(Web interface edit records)
===============

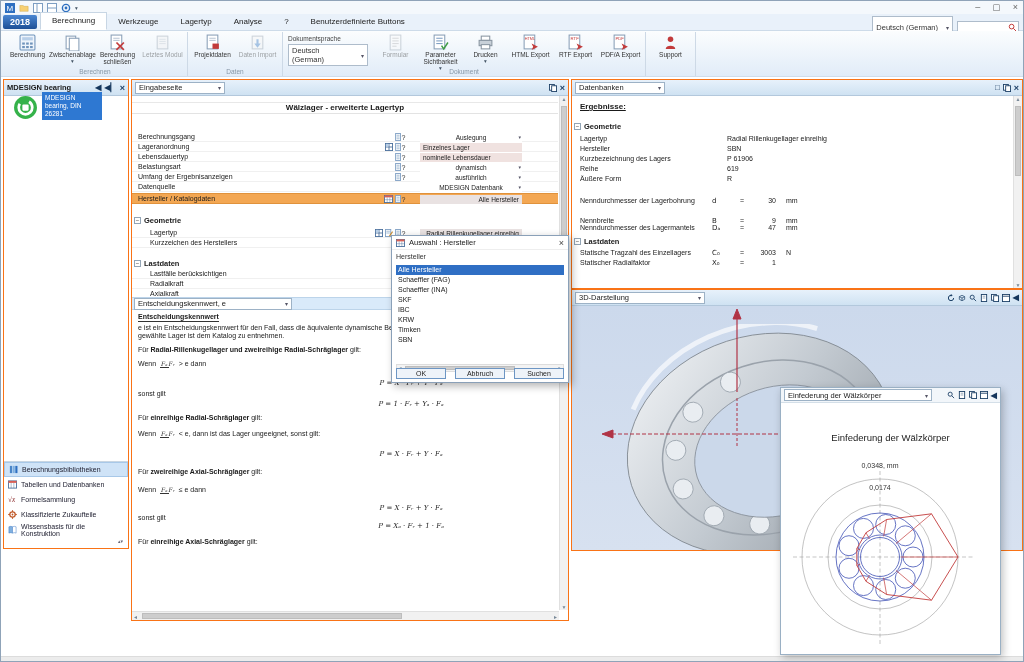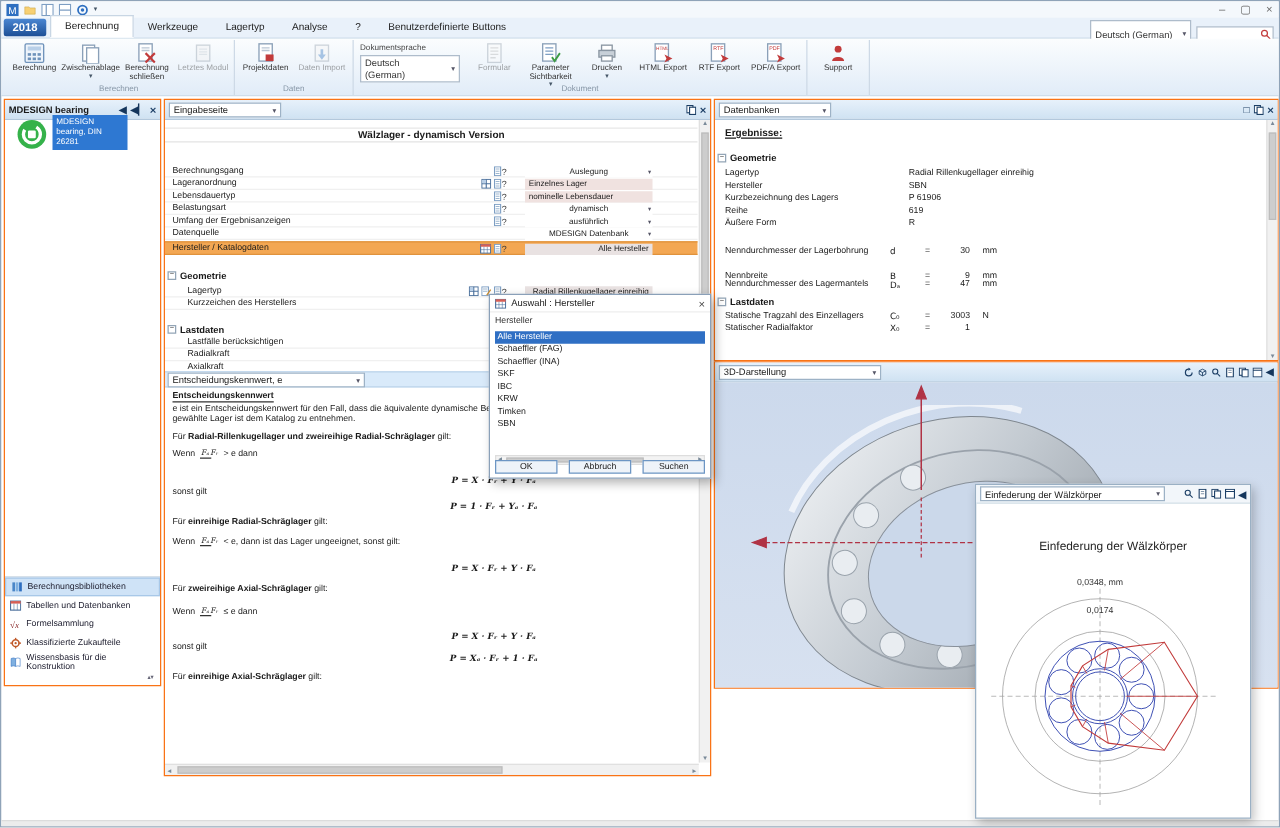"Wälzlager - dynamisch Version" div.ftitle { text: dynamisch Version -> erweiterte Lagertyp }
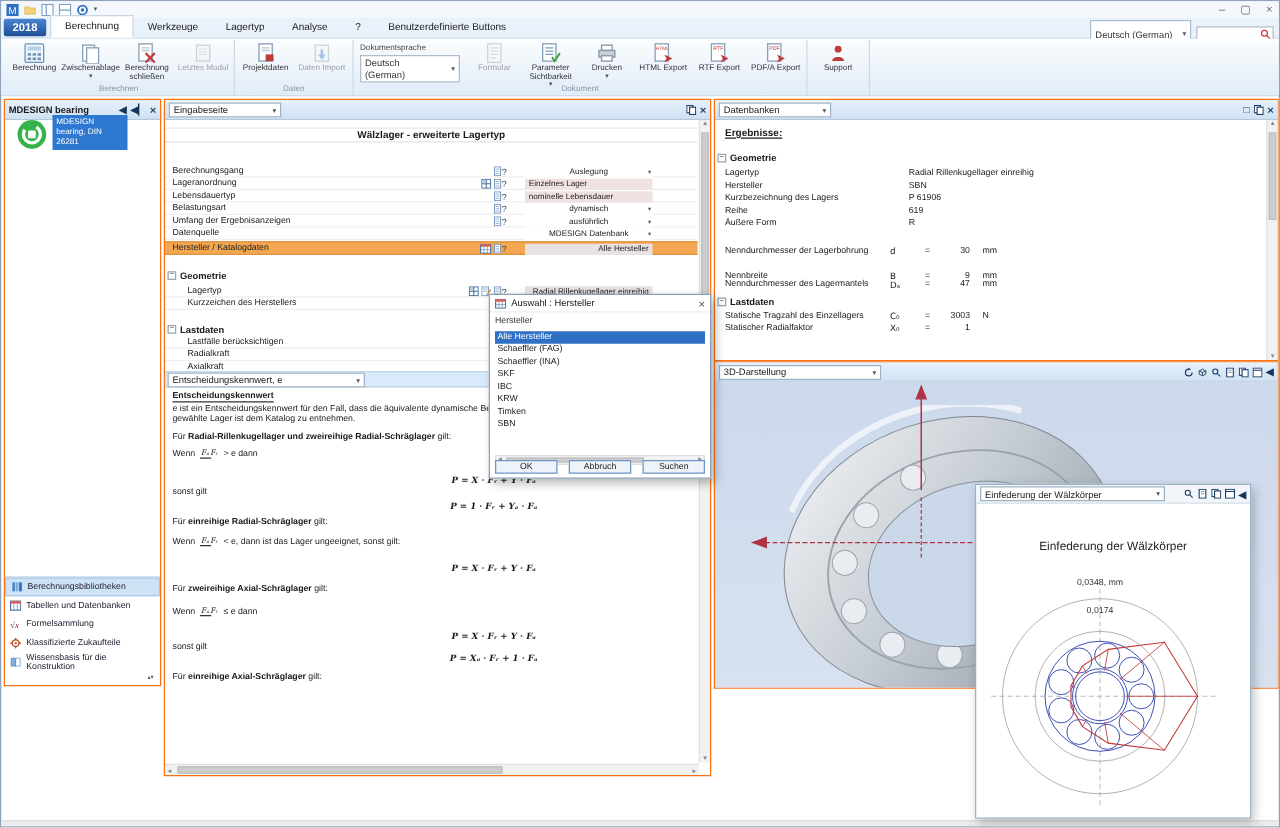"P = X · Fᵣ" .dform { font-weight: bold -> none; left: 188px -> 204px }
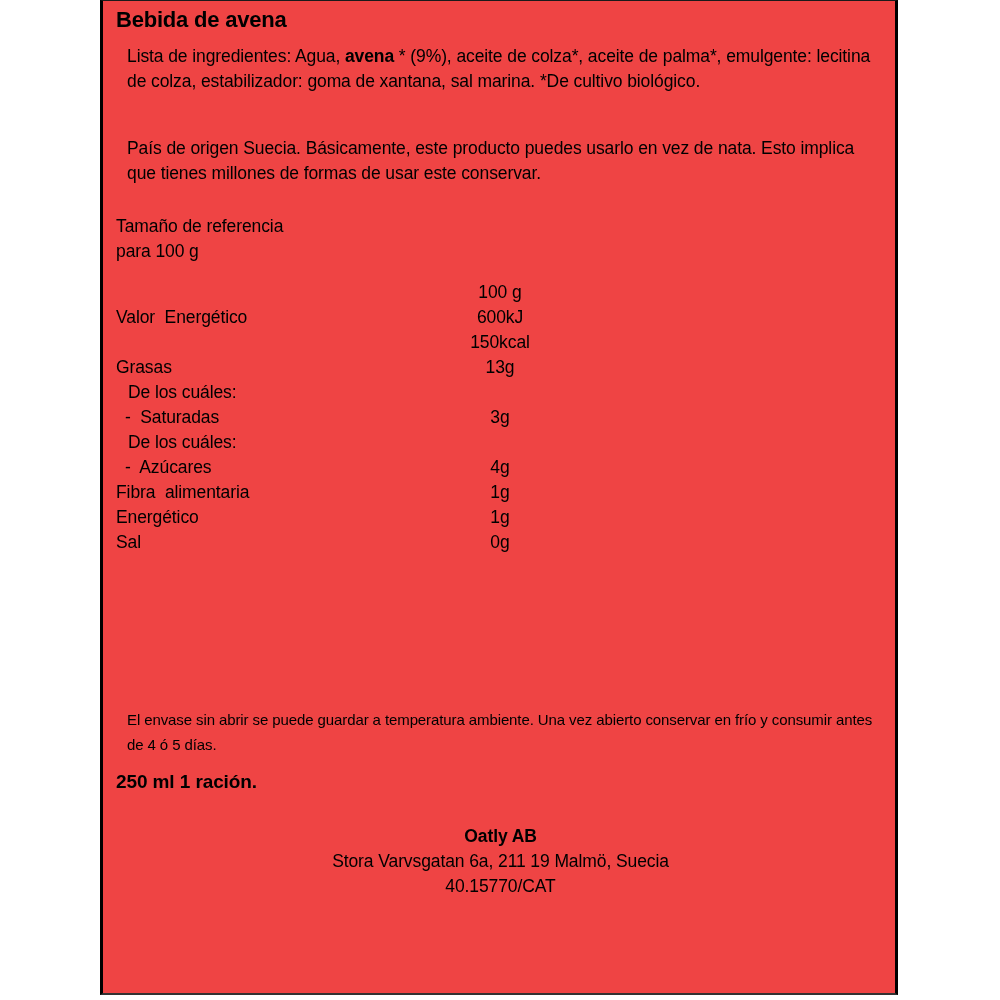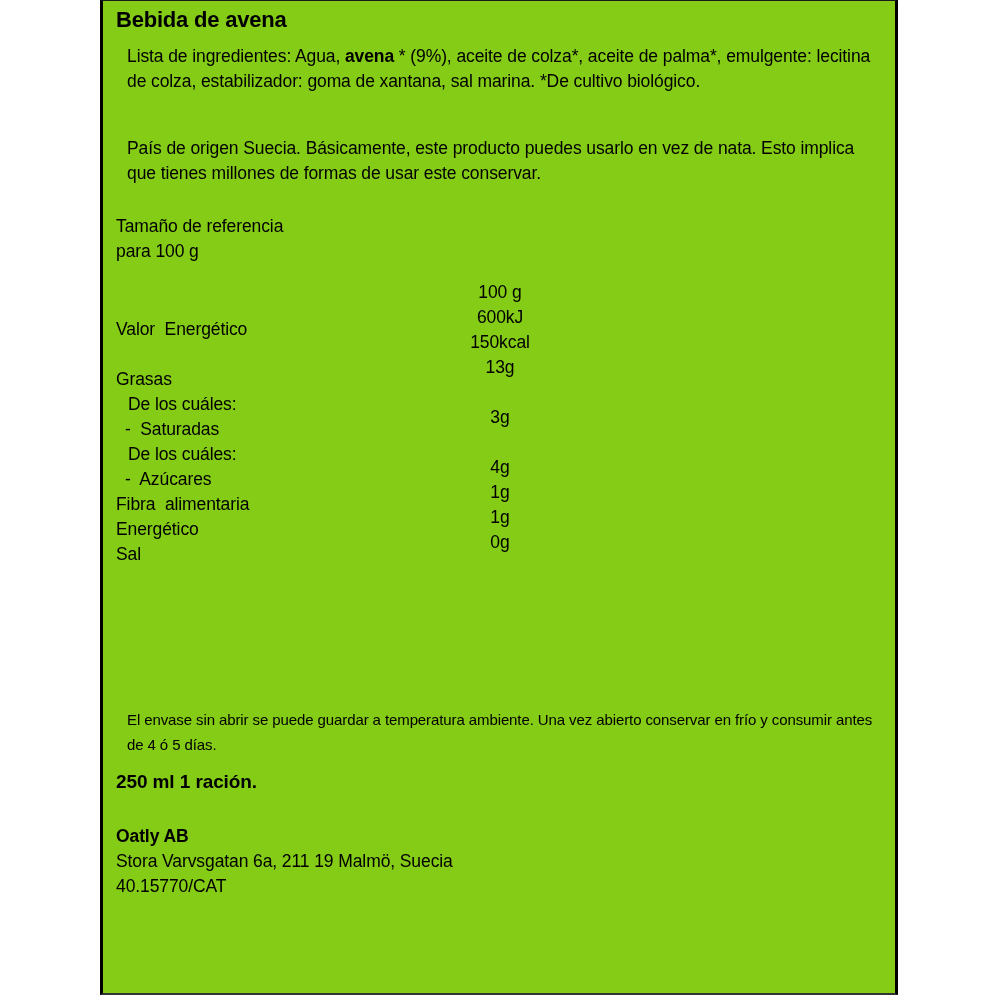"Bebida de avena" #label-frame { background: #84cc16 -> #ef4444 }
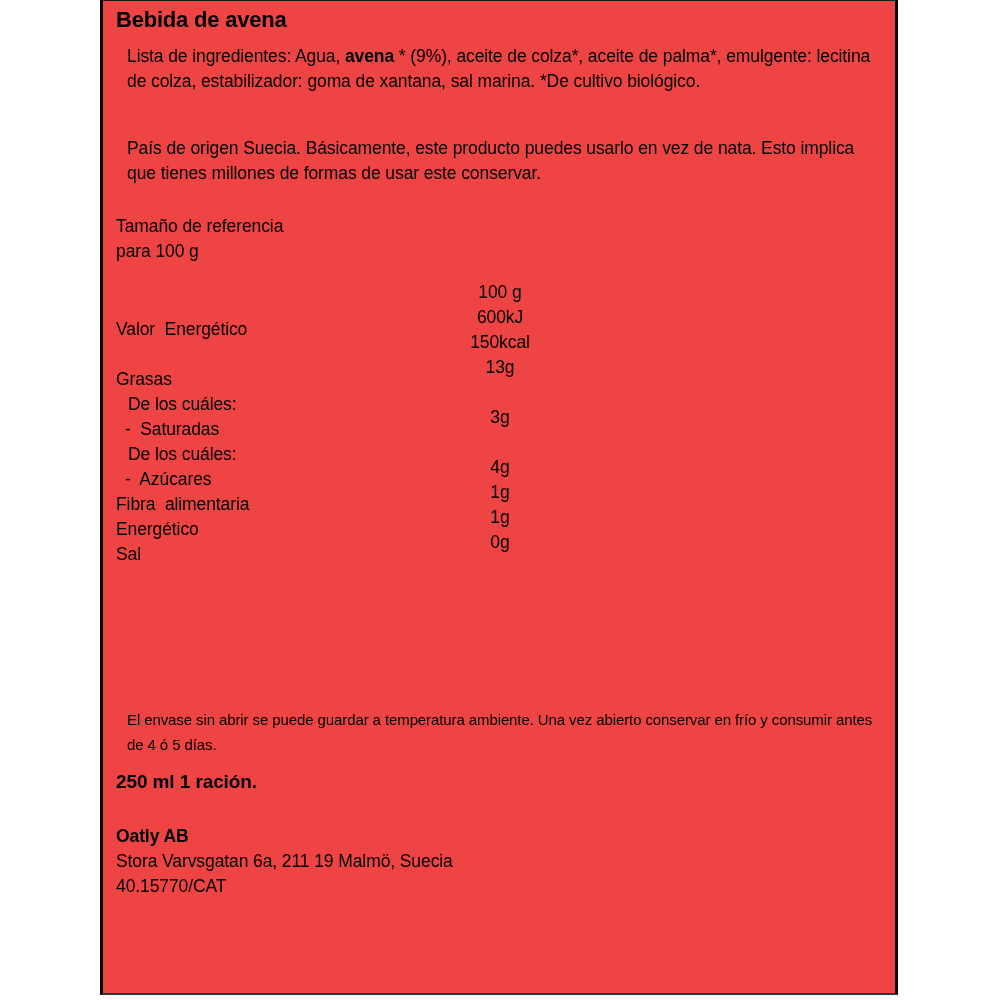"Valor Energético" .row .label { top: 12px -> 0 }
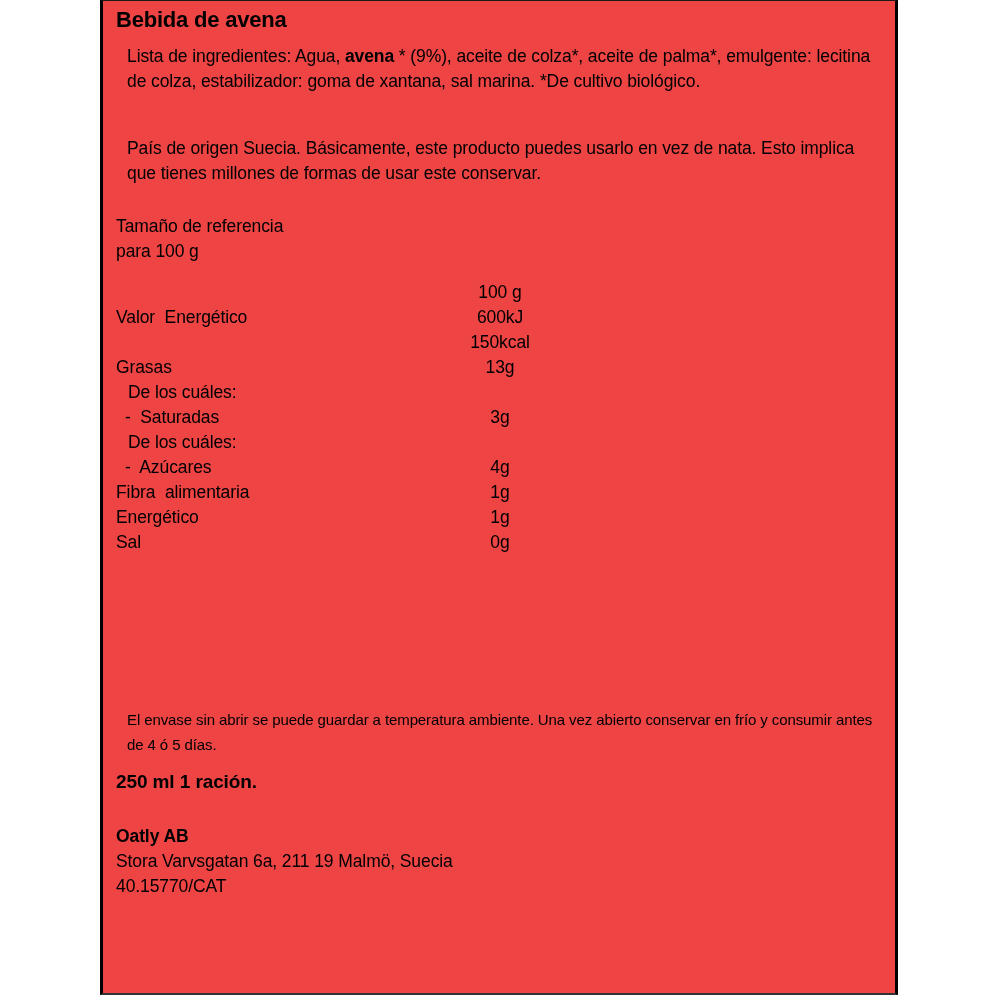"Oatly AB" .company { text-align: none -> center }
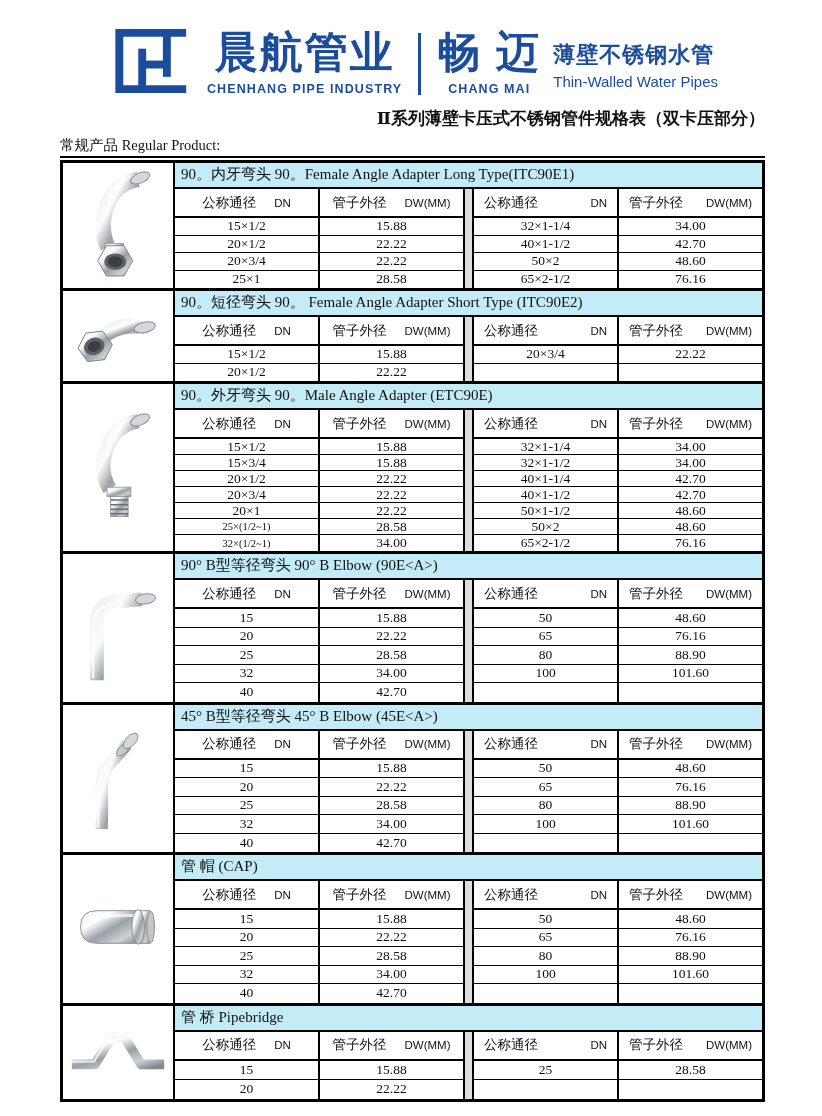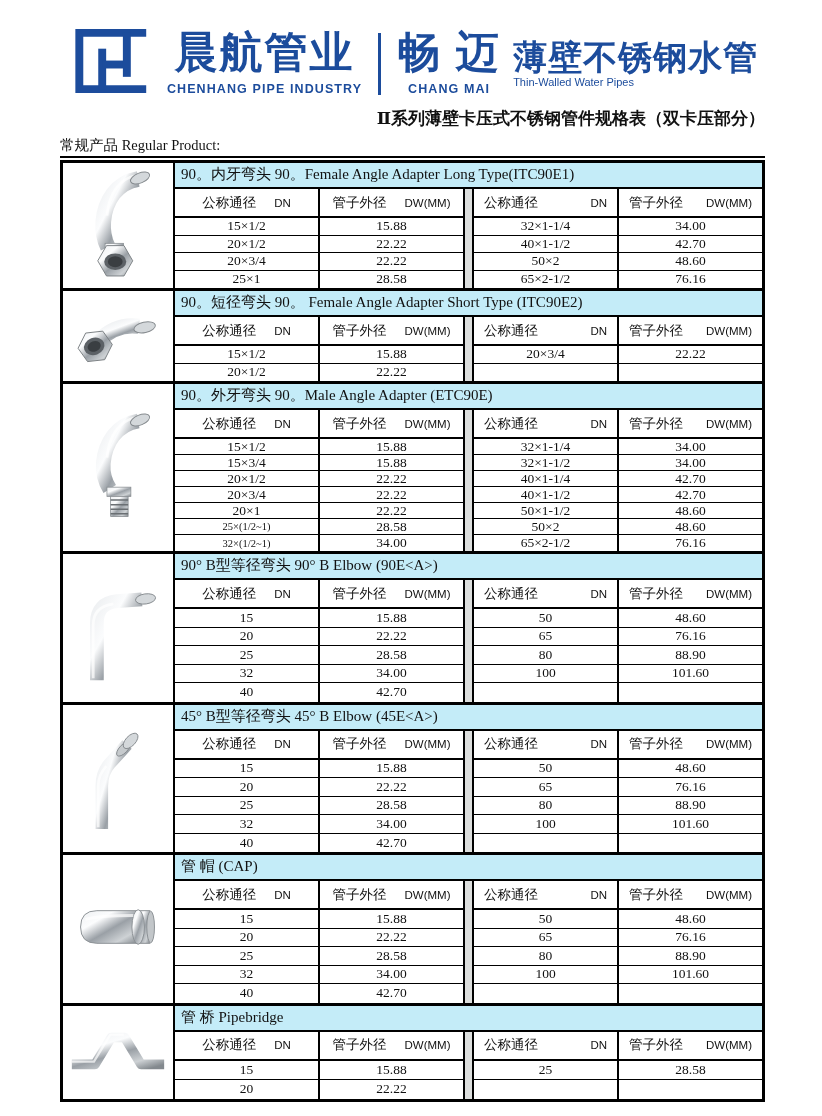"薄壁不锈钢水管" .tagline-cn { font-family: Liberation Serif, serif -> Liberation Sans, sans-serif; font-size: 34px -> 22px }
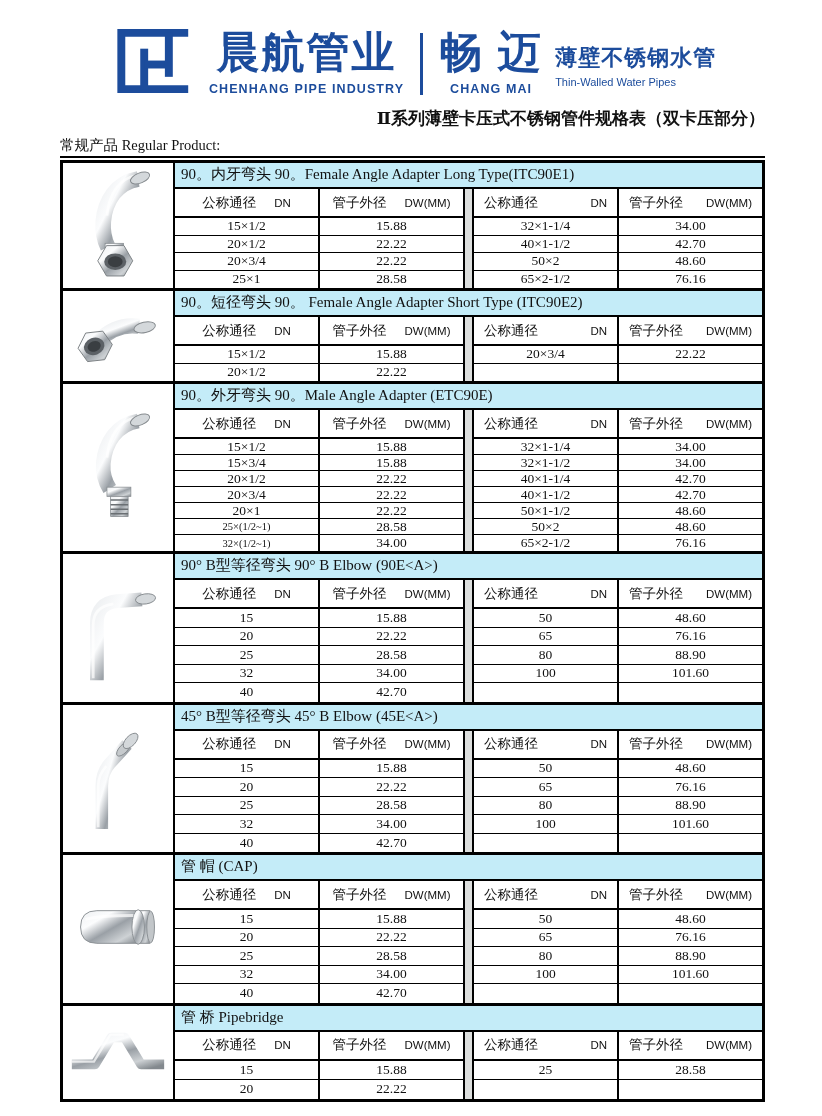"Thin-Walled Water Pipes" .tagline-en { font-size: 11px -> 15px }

===============

■ **What you need to do**:
Please, leaving out all pictures, transcribe exactly the lines above from the one containing "font-weight: bold ->" through the final line, both included.

■ **Task result**:
"P = X · Fᵣ" .dform { font-weight: bold -> none; left: 188px -> 204px }
"Bebida de avena" #label-frame { background: #84cc16 -> #ef4444 }
"Valor Energético" .row .label { top: 12px -> 0 }
"Oatly AB" .company { text-align: none -> center }
"薄壁不锈钢水管" .tagline-cn { font-family: Liberation Serif, serif -> Liberation Sans, sans-serif; font-size: 34px -> 22px }
"Thin-Walled Water Pipes" .tagline-en { font-size: 11px -> 15px }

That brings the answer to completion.